Elle n’aurait pu me faire plus mal. Se servir de l’innocence de mes enfants, les déraciner, les enlever, pariant sur le fait que je ne voudrai jamais leur faire autant de mal moi-même. Et me laisser toujours un doute horrible, perfide, sournois. Jusqu’où irait-elle pour me blesser? Si je les retrouvais sans qu’elle y soit préparée, que ferait-elle pour me punir? Insoutenable idée, je suis prêt à tout lâcher.

En réalité, je pourrais tout oublier maintenant. Tout ce qu’elle a déjà fait. Oublier qu’elle m’a sali. Oublier les tribunaux. Oublier les trahisons. Oublier la main forcée à nos amis communs, l’inéluctable et impossible choix. Tout. Je pourrais tout oublier. Juste pour la certitude que je les reverrai un jour. Pas pour un visage, un sourire, une excuse, non. Juste pour la certitude que je les reverrai un jour.
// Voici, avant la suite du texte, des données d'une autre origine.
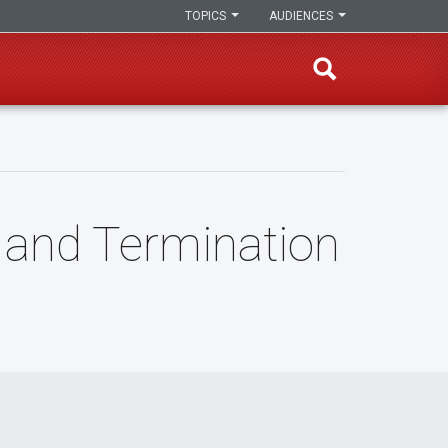
TOPICS
AUDIENCES
 and Termination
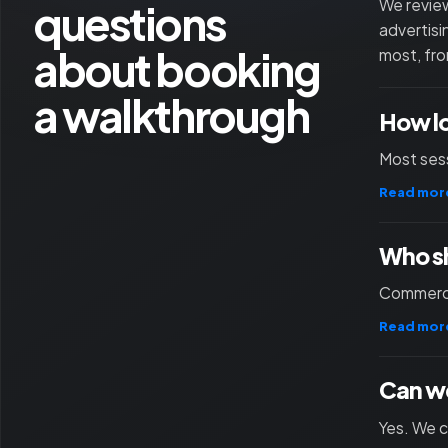
questions
We review
advertisi
about booking
most, fro
a walkthrough
How l
Most sess
Read mor
Who sh
Commercia
Read mor
Can we
Yes. We c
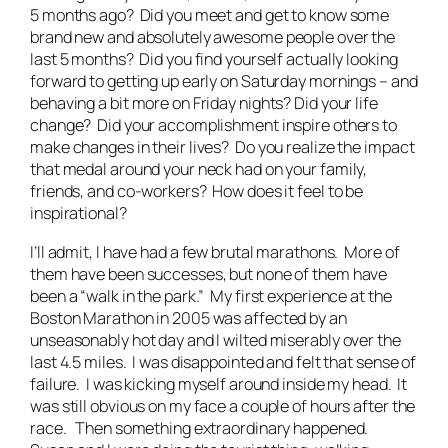
5 months ago? Did you meet and get to know some
brand new and absolutely awesome people over the
last 5 months? Did you find yourself actually looking
forward to getting up early on Saturday mornings – and
behaving a bit more on Friday nights? Did your life
change? Did your accomplishment inspire others to
make changes in their lives? Do you realize the impact
that medal around your neck had on your family,
friends, and co-workers? How does it feel to be
inspirational?
I’ll admit, I have had a few brutal marathons. More of
them have been successes, but none of them have
been a “walk in the park.” My first experience at the
Boston Marathon in 2005 was affected by an
unseasonably hot day and I wilted miserably over the
last 4.5 miles. I was disappointed and felt that sense of
failure. I was kicking myself around inside my head. It
was still obvious on my face a couple of hours after the
race. Then something extraordinary happened.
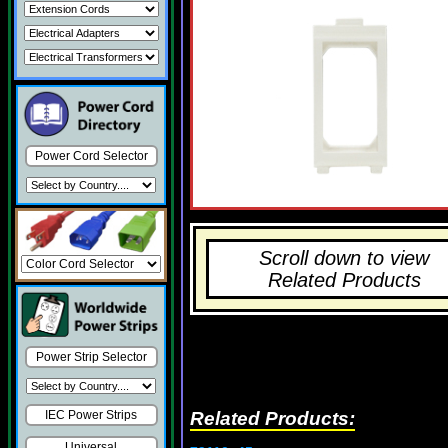
Power Cord Selector
Scroll down to view
Related Products
Power Strip Selector
Related Products:
IEC Power Strips
Universal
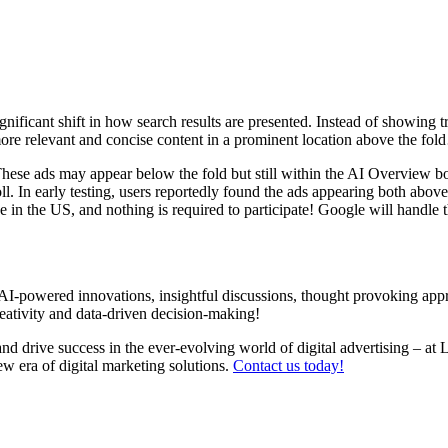
ignificant shift in how search results are presented. Instead of showing 
e more relevant and concise content in a prominent location above the f
ese ads may appear below the fold but still within the AI Overview box.
l. In early testing, users reportedly found the ads appearing both above
ne in the US, and nothing is required to participate! Google will handle
I-powered innovations, insightful discussions, thought provoking app
reativity and data-driven decision-making!
nd drive success in the ever-evolving world of digital advertising –
at 
w era of digital marketing solutions.
Contact us today!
Jusqu’à ma mort je chercherai. Je me ruinerai s’il le faut. Je ferai tout mon possible et une bonne partie de l’impossible pour retrouver leur trace. J’arpenterai la France entière. Le monde s’il le faut. Je ne chercherai même pas à me venger, à l’écraser, à la juger. J’accepterai l’inacceptable. Pour la certitude que je les reverrai un jour. Car sans elles, à quoi bon vivre?